Но я же, блядь, знаю, что это не так. Она только помирилась с матерью. И наши друзья здесь. И наша квартира.

— Я найду его, родная, и убью. — режу хрипом. — А до тех пор... Во втором полугодии вернёмся на учёбу. Если же ты утвердишься в своём решении уехать, то так тому и быть.

— Тёма... Тёмочка... — шелестит, зарываясь лицом в мой шарф.

Её горячее влажное дыхание гонит огненных мурах по моей коже.

— Пойдём домой? — спрашиваю, гладя её по волосам.

— Давай ещё немного погуляем. Я так люблю снег. — тянет, умоляюще заглядывая в глаза.

Качаю головой, улыбаясь.

Ну вот, и как можно ей отказать? Конечно же, никак. И похеру, что я уже не чувствую пальцев на ногах, а губы потрескались и горят от бесконечных поцелуев на морозе.

— А я думал, что ты у меня теплолюбивая девочка. — улыбаюсь, возобновляя шаг.

— Теплолюбивая. — кивает, подтверждая свои слова. — Но я так обожаю снежные ночи, когда снежинки переливаются в свете фонарей, а снег скрипит под ногами. Когда он ещё не затоптанный, а такой мягкий и пушистый.

Высвобождает ладонь и, раскинув руки и задрав голову к небу, начинается кружиться под светом фонаря. Золотые волосы выбиваются из хвоста и переливаются так же, как и летящие с неба снежные хлопья.

Такая красивая. Такая нежная. Такая неземная. Такая лёгкая. Такая счастливая. Такая моя.

Растягиваю рот в улыбке и иду за ней. Прямо в движении ловлю ладонями за талию и поднимаю вверх. Наш звонкий смех эхом разлетается по пустынным ночным улицам спального района. Ни на секунду зрительный контакт не разрываем.

Голова начинает кружиться, а ноги заплетаться от долгого вращения. Делая несколько шагов назад, заваливаемся в сугроб.

Бля, снега реально намело столько, что до асфальта не докопаешься.

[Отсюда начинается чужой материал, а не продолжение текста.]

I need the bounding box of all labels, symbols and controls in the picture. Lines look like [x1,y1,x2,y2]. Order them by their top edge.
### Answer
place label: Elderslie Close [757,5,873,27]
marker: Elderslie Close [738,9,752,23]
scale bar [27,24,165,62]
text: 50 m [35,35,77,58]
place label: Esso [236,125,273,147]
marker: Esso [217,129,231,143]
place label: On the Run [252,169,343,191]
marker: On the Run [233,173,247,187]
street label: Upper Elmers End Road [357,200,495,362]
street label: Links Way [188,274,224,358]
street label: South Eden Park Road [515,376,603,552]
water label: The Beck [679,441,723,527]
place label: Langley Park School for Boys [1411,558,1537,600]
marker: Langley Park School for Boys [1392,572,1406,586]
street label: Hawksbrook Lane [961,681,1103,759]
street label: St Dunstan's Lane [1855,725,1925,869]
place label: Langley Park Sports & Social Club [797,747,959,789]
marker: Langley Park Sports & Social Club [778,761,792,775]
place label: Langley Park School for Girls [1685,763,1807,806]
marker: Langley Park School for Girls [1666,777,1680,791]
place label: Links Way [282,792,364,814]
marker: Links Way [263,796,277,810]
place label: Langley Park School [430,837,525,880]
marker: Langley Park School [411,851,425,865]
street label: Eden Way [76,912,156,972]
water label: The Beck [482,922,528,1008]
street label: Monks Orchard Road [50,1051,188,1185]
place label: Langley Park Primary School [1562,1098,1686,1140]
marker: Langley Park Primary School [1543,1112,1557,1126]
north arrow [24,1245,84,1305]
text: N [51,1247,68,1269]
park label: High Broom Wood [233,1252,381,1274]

И да, снова смеёмся, целуемся и опять смеёмся.

Даже меня на какое-то время отпускает вся та хренотень, что топит нутро. О страхах забываю, о переживания, о сомнениях. Всё расворяется в зелёных глазах, излучающих тепло и радость.

— Люблю тебя, любимая. — толкаю, прижимаясь к губам, а потом поднимаюсь на ноги. таща свою девочку следом.

— И я тебя люблю! — выкрикивает, отпуская мою ладонь и заваливась обратно.

— Настя, харе валяться. Замёрзнешь. — бурчу, а самого новый приступ смеха накрывает.

До дома добираемся уже во второй половине ночи. Уставшие. Промёрзшие до костей. Одежда в сосульки превратилась. Щёки, носы и подбородки лёдяные. Губы растрескавшиеся. Настолько окоченевшие, что даже пальцы не слушаются, но пиздец какие довольные и счастливые.

Впервые за долгие годы я почувствовал себя мальчишкой, который может валяться в снегу и швыряться снежками, и не бояться, что дома мне за это влетит от отца. И пусть с огромном запозданием, но я стал самым обычным пацаном без страхов. И похеру, что мне через неделю двадцать пять. Сегодня мы, хоть и на время, отпустили все свои проблемы и просто побыли детьми. Только отперев дверь квартиры, сознаю, насколько сильно нам обоим необходима была эта эмоциональная перезгрузка, иначе мы бы просто свихнулись.